(Source data begins)

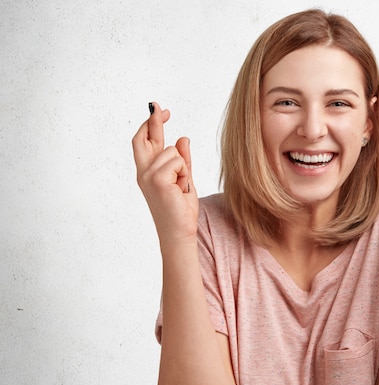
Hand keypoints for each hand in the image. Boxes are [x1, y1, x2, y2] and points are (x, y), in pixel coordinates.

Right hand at [132, 102, 198, 244]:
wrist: (179, 232)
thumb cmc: (180, 210)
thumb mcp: (184, 180)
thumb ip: (183, 161)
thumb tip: (183, 139)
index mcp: (147, 172)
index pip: (145, 142)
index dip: (152, 124)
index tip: (159, 110)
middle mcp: (143, 172)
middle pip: (143, 138)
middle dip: (153, 121)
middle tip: (160, 107)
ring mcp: (148, 175)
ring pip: (173, 151)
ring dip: (184, 167)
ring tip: (181, 187)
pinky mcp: (157, 179)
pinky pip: (179, 161)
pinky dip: (185, 174)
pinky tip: (181, 189)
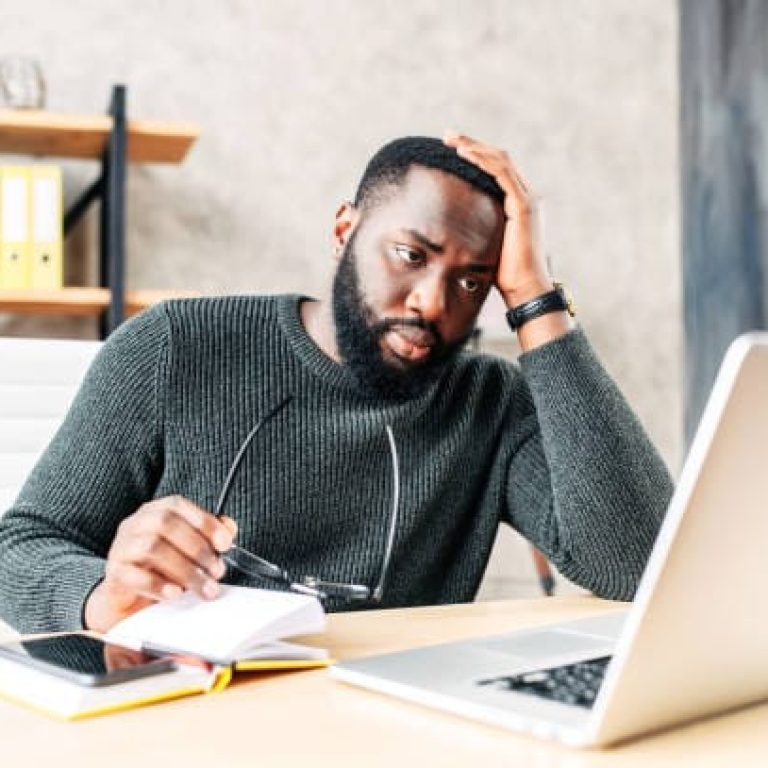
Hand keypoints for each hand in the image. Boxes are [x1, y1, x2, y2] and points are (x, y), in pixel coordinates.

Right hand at [84, 495, 236, 632]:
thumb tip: (229, 527)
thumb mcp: (189, 548)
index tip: (225, 544)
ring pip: (152, 548)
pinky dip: (158, 585)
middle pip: (166, 524)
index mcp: (155, 511)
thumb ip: (210, 535)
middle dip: (198, 549)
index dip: (204, 522)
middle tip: (218, 571)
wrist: (129, 598)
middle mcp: (136, 524)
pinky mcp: (114, 574)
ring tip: (204, 588)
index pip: (177, 506)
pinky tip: (176, 594)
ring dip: (184, 570)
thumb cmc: (163, 567)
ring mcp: (122, 547)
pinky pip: (133, 576)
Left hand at [443, 130, 573, 349]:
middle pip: (499, 159)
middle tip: (448, 136)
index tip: (452, 149)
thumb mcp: (486, 244)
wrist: (524, 289)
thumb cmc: (505, 275)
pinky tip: (465, 154)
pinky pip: (502, 174)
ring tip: (452, 140)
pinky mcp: (523, 206)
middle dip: (472, 144)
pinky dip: (483, 161)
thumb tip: (453, 230)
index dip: (476, 155)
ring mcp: (528, 200)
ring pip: (500, 160)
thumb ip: (478, 230)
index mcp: (519, 204)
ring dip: (474, 147)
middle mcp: (527, 196)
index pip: (498, 169)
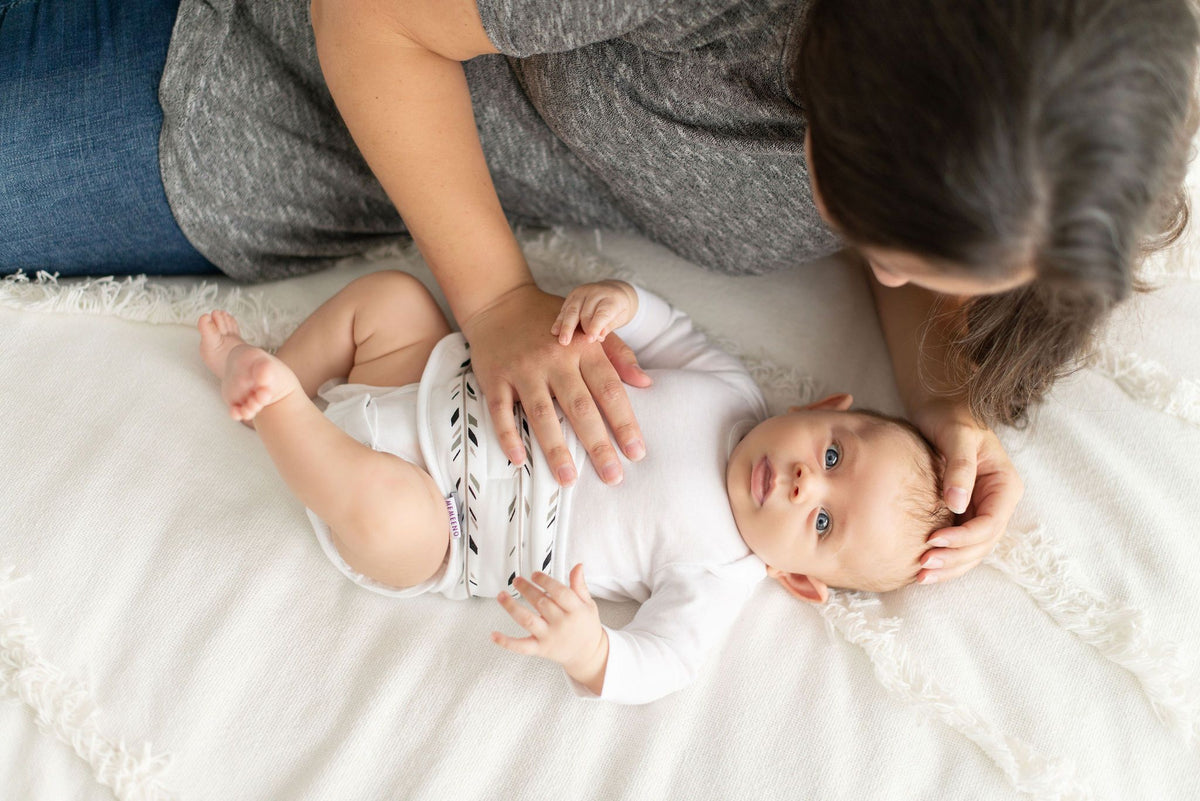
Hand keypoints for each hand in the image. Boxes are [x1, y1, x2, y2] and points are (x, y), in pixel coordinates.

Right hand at [460, 283, 650, 486]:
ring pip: (541, 413)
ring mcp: (523, 370)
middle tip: (612, 477)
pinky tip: (520, 460)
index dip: (624, 423)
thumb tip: (646, 382)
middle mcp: (554, 359)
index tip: (636, 453)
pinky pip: (501, 411)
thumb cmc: (552, 322)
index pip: (609, 390)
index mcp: (583, 348)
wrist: (501, 303)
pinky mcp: (495, 378)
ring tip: (569, 480)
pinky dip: (508, 435)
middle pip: (579, 407)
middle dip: (597, 445)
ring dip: (555, 448)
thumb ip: (619, 355)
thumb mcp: (590, 330)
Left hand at [492, 565, 608, 693]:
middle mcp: (561, 624)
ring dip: (512, 607)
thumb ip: (579, 586)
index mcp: (575, 611)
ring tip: (502, 595)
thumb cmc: (586, 626)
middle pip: (541, 603)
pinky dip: (506, 642)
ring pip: (527, 621)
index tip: (535, 574)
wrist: (587, 653)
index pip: (560, 593)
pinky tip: (494, 635)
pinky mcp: (540, 649)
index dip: (546, 582)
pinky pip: (521, 646)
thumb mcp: (588, 604)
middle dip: (526, 589)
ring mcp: (549, 637)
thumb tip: (577, 567)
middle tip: (517, 580)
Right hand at [551, 280, 638, 344]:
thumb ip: (608, 327)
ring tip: (561, 340)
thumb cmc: (619, 310)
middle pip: (584, 312)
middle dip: (576, 328)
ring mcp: (583, 292)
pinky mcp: (573, 295)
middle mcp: (596, 292)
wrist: (615, 292)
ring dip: (565, 326)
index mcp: (612, 298)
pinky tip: (555, 331)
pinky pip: (565, 308)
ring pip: (571, 310)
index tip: (589, 340)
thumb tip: (598, 336)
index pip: (602, 313)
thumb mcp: (620, 318)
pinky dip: (560, 321)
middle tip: (568, 343)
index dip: (595, 326)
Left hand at [913, 402, 1023, 583]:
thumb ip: (960, 468)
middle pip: (982, 545)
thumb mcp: (957, 436)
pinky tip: (921, 568)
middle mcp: (997, 503)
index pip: (990, 524)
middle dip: (954, 559)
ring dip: (949, 567)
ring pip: (971, 551)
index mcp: (1004, 486)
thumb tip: (958, 504)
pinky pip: (957, 543)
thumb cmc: (951, 417)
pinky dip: (943, 558)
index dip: (963, 538)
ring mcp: (981, 511)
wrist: (941, 408)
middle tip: (922, 567)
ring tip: (920, 576)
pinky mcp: (963, 514)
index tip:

(Source data ends)

- **Problem**: In the listing above, how many lines have the string "wrist" in them? Reply with only the figure.

- **Exercise solution**: 7